RECORDS PROVIDED:
══════

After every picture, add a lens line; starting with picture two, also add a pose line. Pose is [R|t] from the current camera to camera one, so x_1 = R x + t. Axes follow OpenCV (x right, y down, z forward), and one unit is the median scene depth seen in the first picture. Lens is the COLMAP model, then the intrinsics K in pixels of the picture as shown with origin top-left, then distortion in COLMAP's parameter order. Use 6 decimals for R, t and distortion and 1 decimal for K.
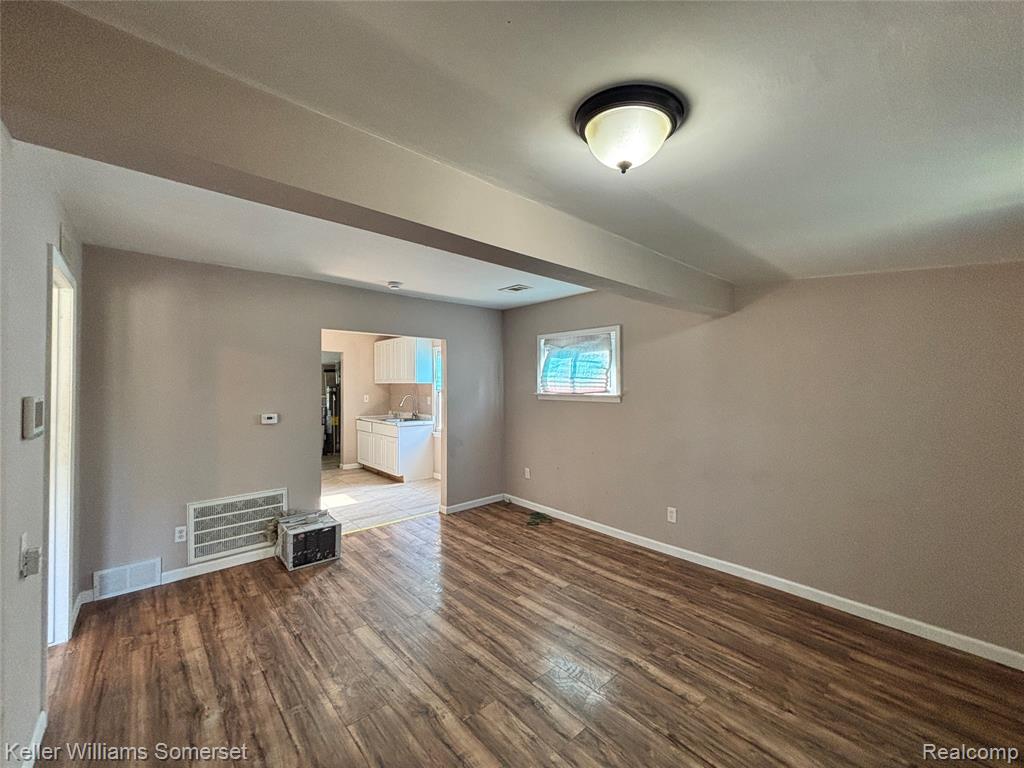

══════

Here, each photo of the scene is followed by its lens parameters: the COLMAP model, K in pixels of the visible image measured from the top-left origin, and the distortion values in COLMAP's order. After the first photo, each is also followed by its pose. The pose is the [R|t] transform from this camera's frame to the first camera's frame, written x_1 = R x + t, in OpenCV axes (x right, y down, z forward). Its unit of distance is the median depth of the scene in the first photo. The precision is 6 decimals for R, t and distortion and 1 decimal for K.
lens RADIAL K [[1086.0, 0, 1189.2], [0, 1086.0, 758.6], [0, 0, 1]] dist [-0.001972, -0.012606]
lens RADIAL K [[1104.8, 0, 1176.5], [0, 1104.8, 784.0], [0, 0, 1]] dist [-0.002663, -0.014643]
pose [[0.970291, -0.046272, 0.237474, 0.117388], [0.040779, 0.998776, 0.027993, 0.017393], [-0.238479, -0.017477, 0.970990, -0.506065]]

══════

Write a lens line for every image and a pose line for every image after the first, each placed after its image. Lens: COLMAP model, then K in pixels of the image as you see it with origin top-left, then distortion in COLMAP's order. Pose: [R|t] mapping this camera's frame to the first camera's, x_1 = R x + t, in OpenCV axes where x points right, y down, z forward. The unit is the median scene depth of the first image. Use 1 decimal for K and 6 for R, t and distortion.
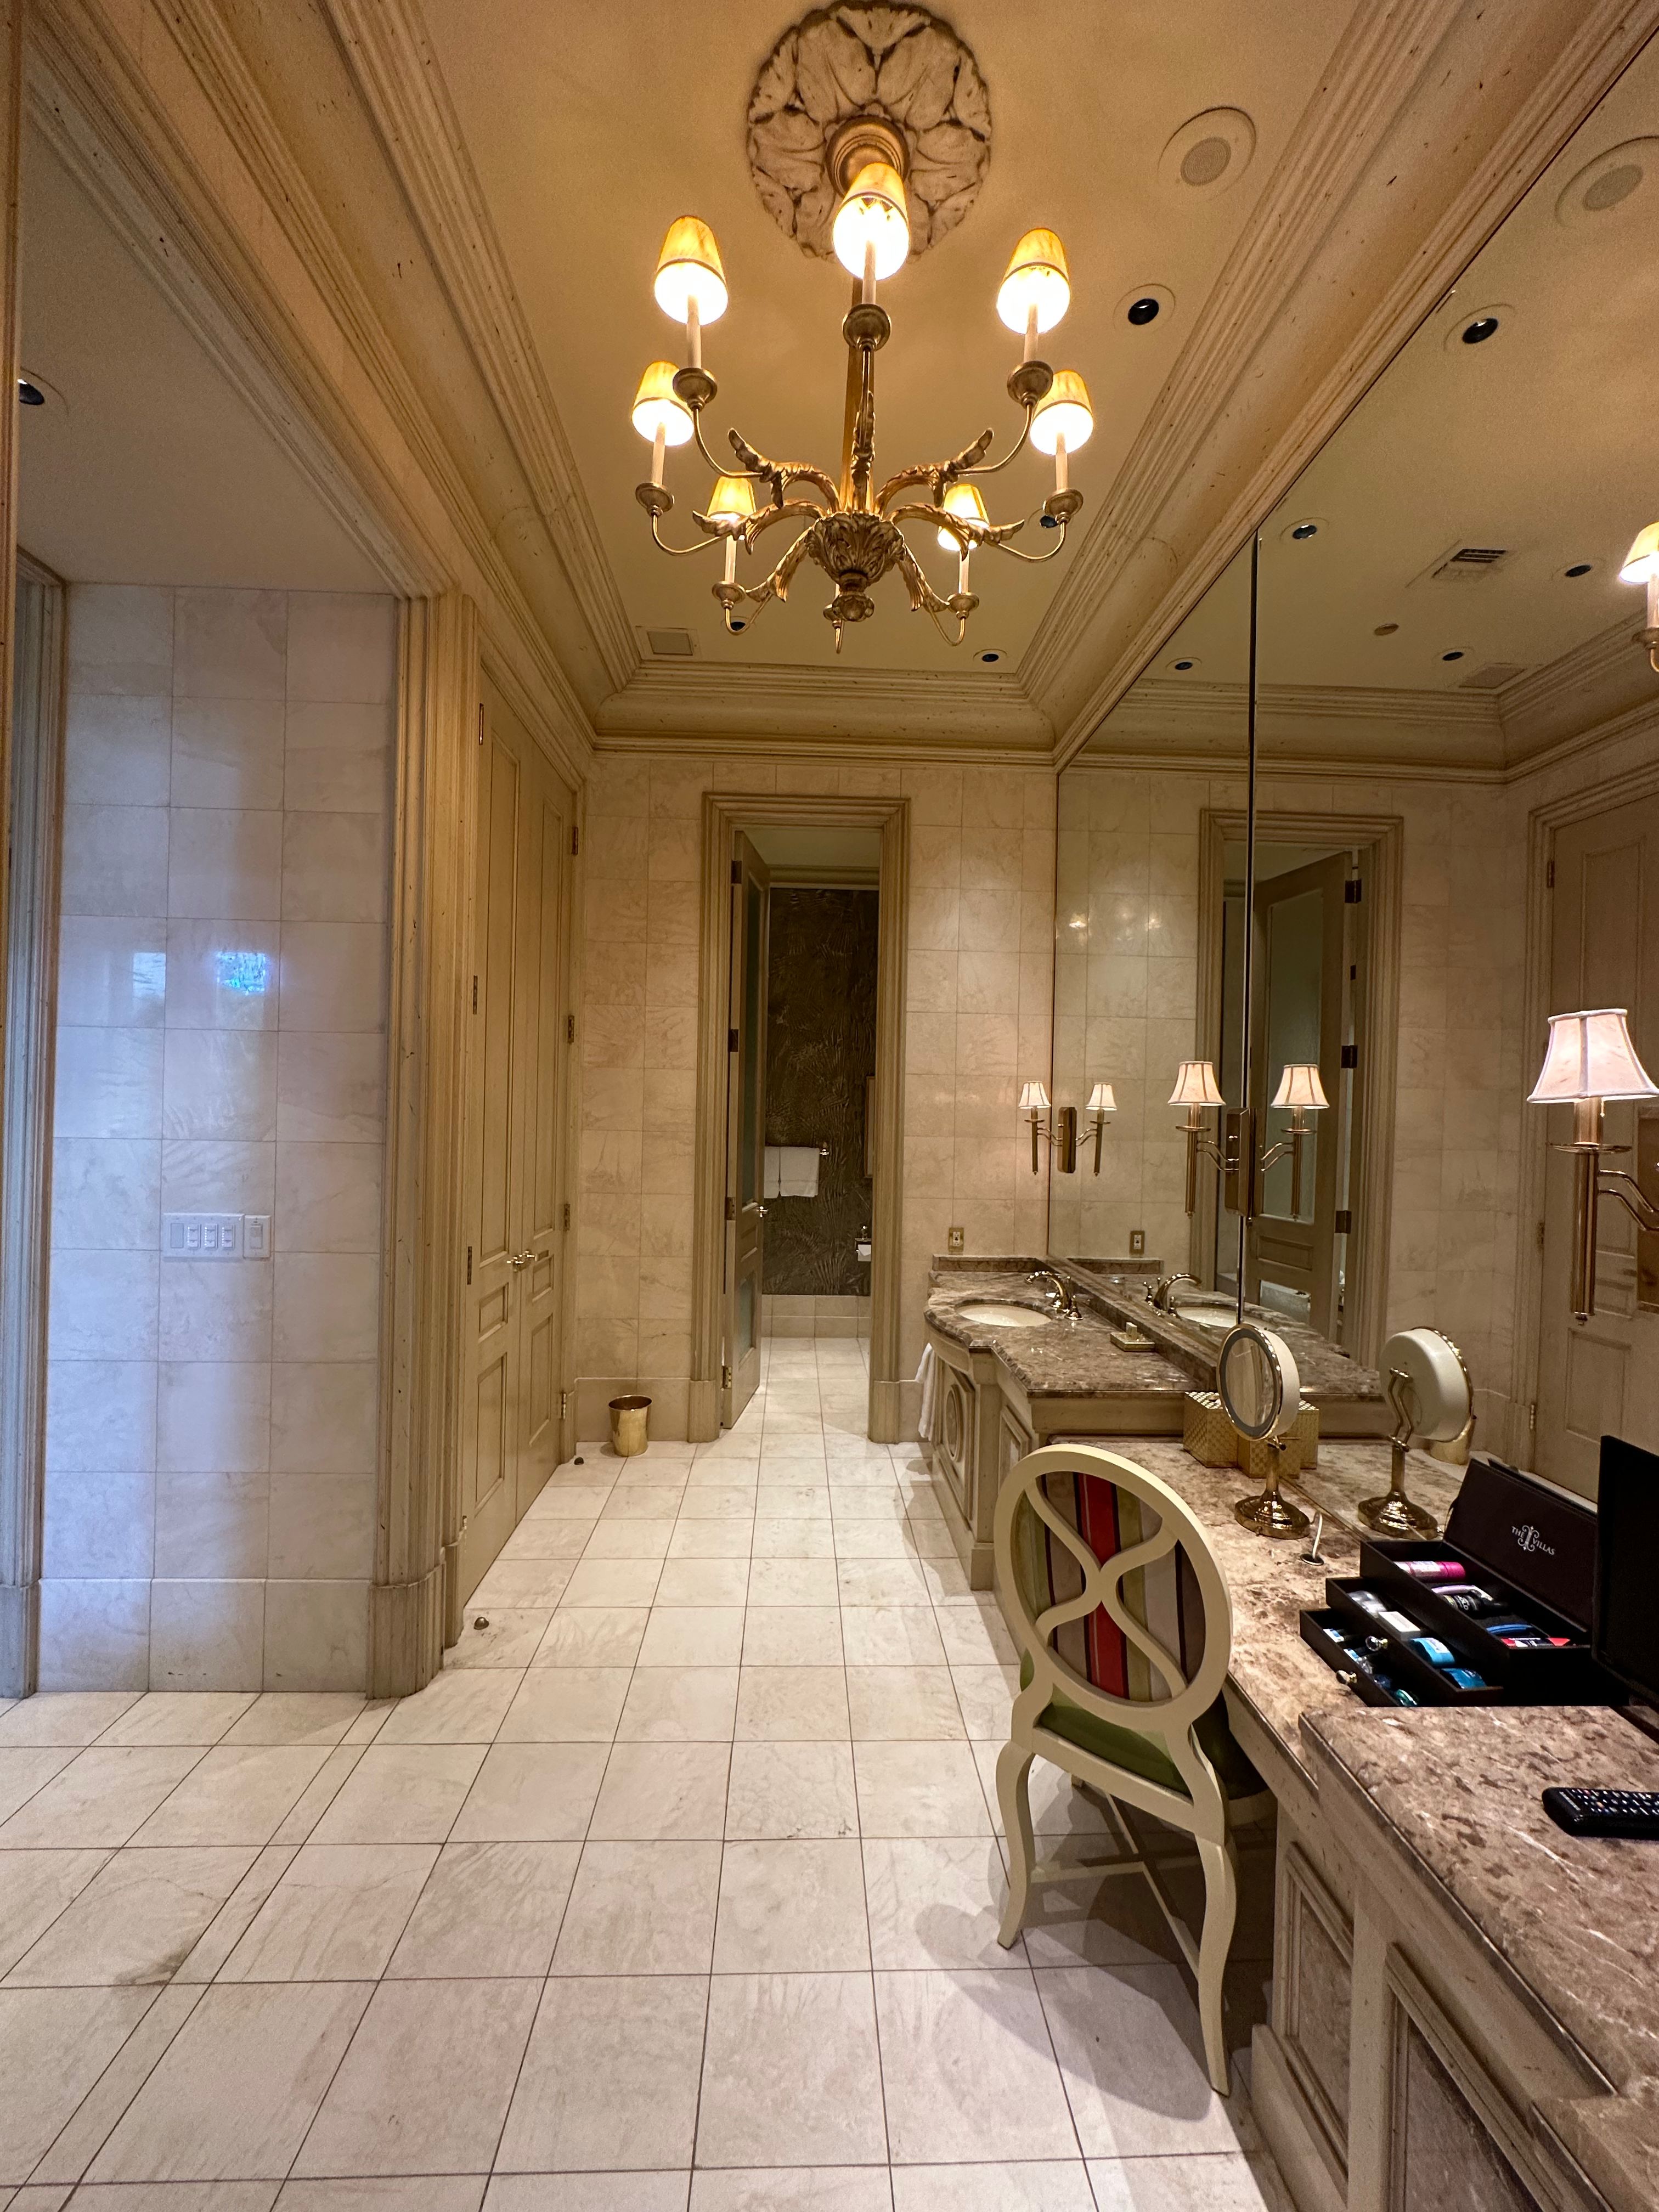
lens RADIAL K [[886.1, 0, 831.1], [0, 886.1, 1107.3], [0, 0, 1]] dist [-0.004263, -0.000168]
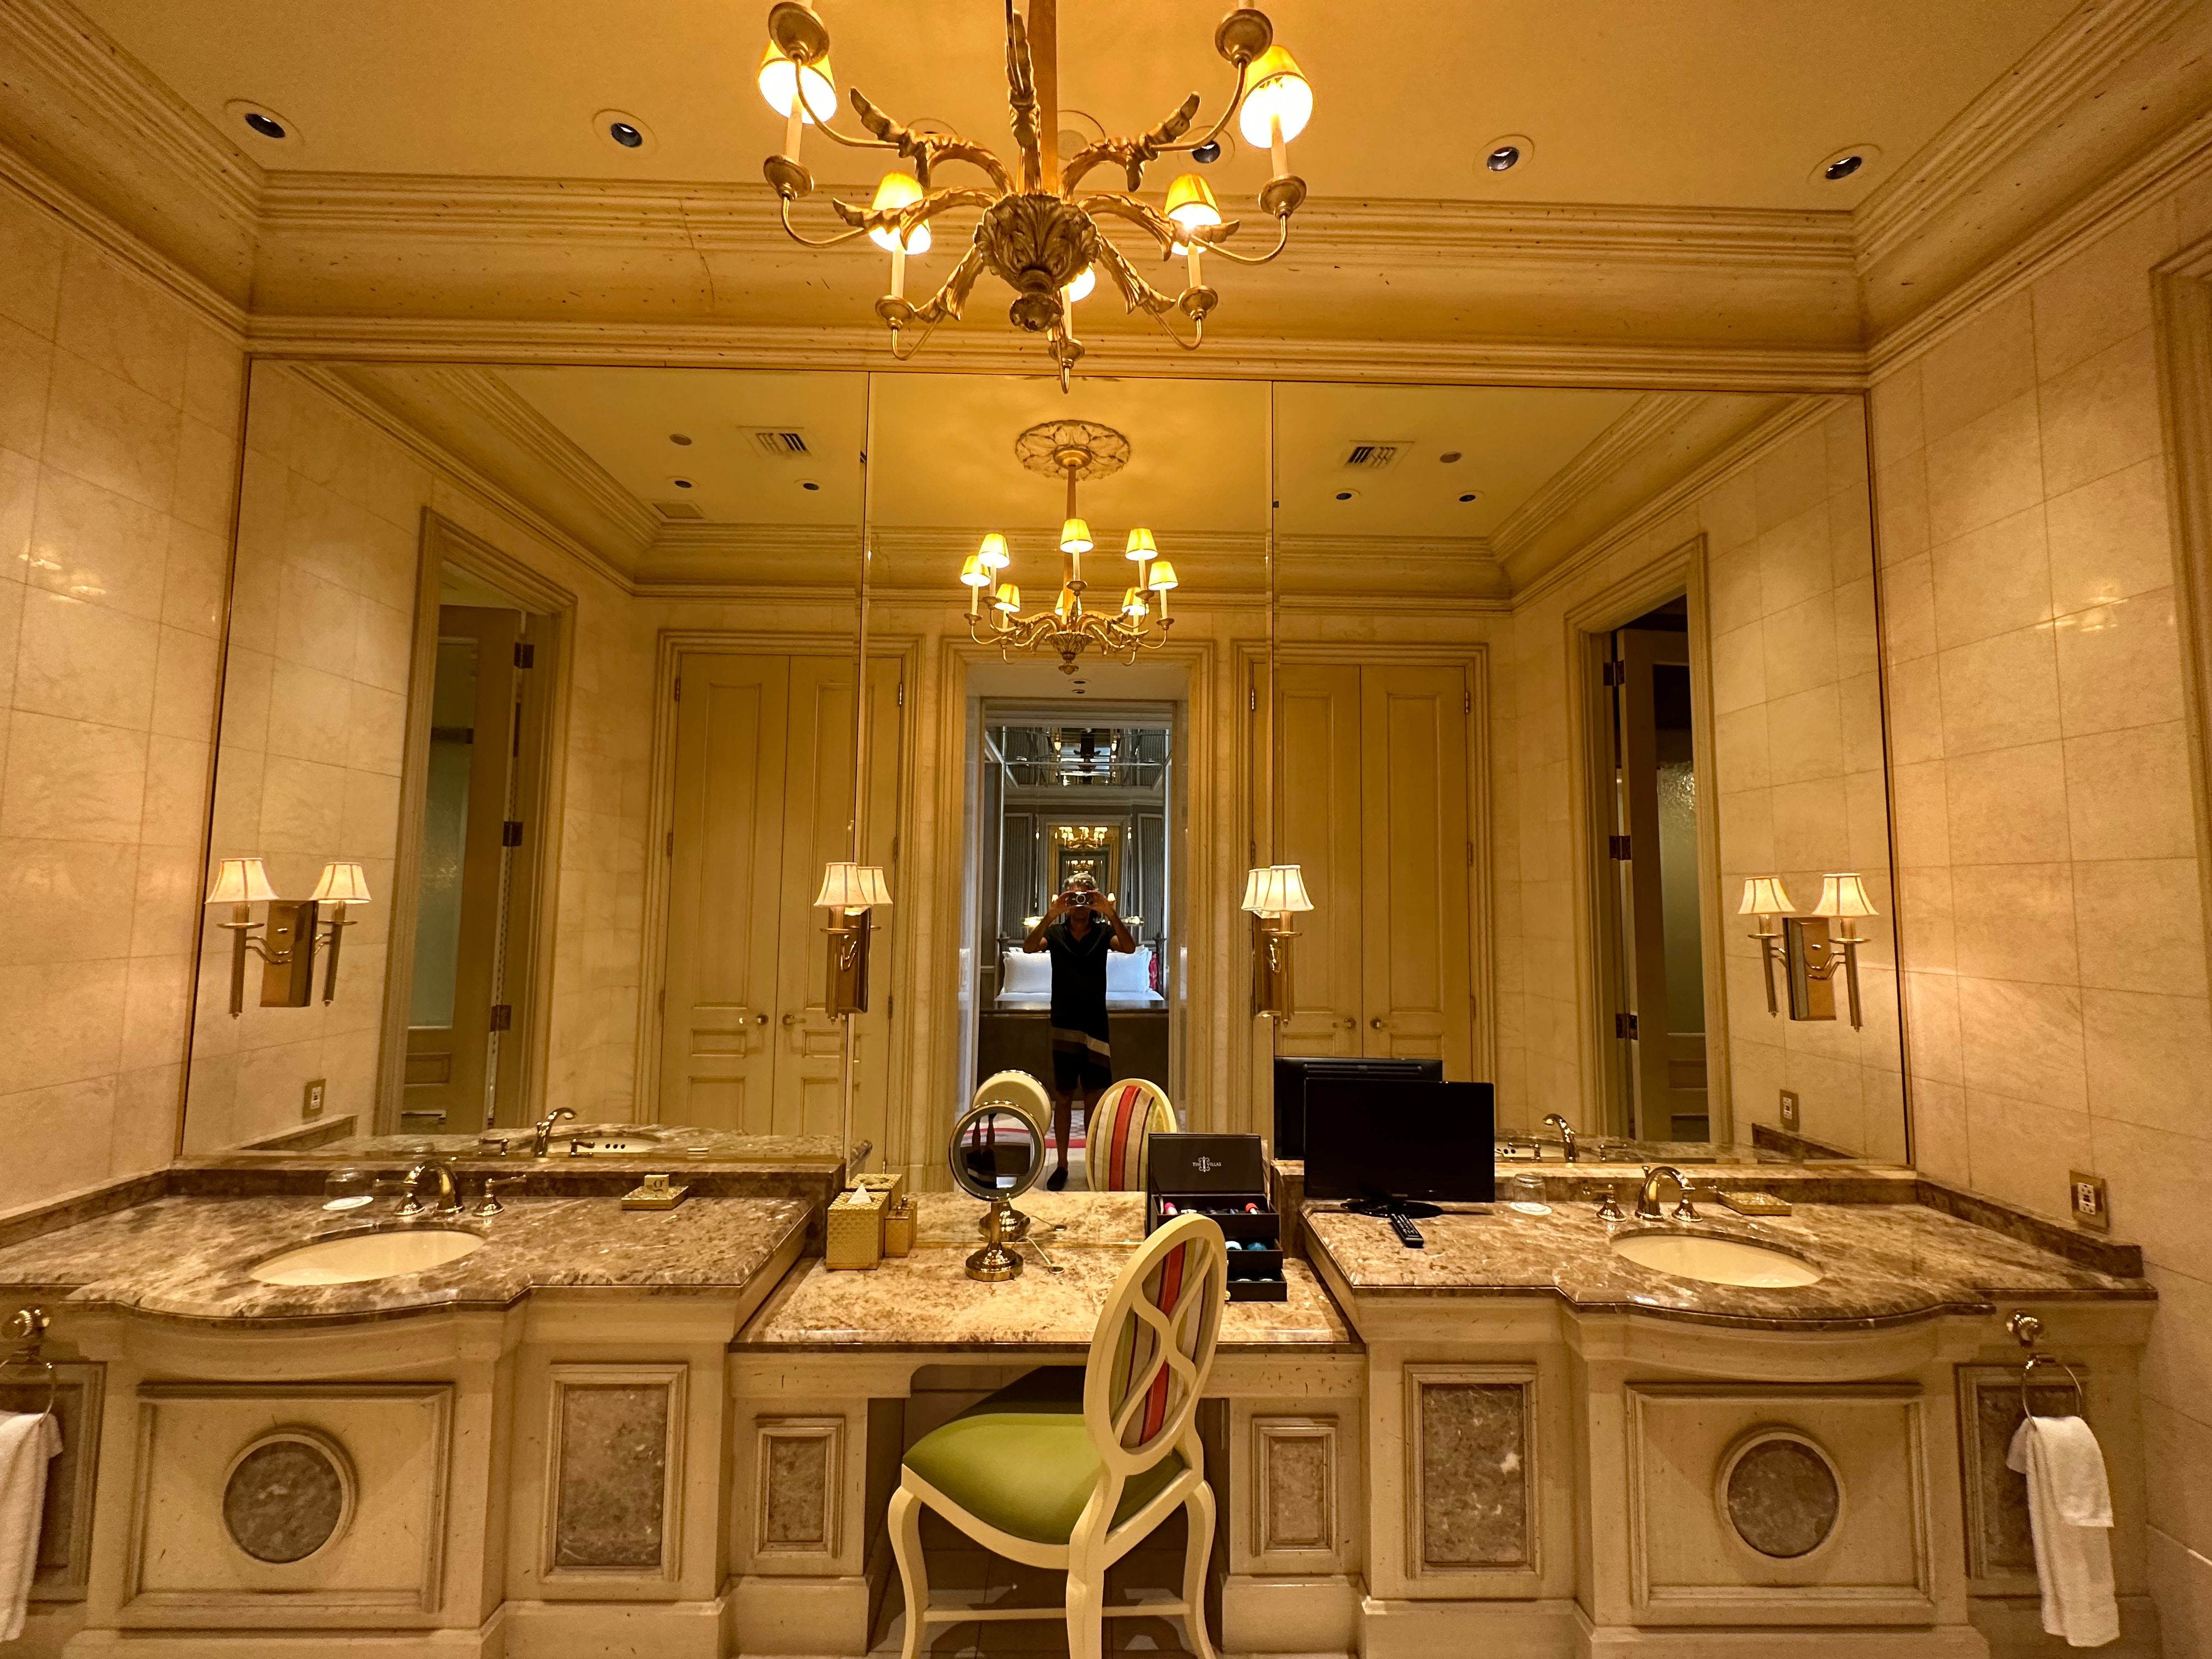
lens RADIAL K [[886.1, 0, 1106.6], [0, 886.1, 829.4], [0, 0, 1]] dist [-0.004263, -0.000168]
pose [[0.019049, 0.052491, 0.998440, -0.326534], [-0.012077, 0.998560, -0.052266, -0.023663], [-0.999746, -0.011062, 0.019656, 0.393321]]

══════

EXERCISE DETAILS:
Can you repeat everything from the line containing "Write a lens" down to the line containing "-0.011062, 0.019656, 0.393321]]", substituting "photo" for each "image" and keeping the rest unchanged? Leave the pictures out.

FINISHED EXERCISE:
Write a lens line for every photo and a pose line for every photo after the first, each placed after its photo. Lens: COLMAP model, then K in pixels of the photo as you see it with origin top-left, then distortion in COLMAP's order. Pose: [R|t] mapping this camera's frame to the first camera's, x_1 = R x + t, in OpenCV axes where x points right, y down, z forward. The unit is the median scene depth of the first photo. Use 1 decimal for K and 6 for R, t and distortion.
lens RADIAL K [[886.1, 0, 831.1], [0, 886.1, 1107.3], [0, 0, 1]] dist [-0.004263, -0.000168]
lens RADIAL K [[886.1, 0, 1106.6], [0, 886.1, 829.4], [0, 0, 1]] dist [-0.004263, -0.000168]
pose [[0.019049, 0.052491, 0.998440, -0.326534], [-0.012077, 0.998560, -0.052266, -0.023663], [-0.999746, -0.011062, 0.019656, 0.393321]]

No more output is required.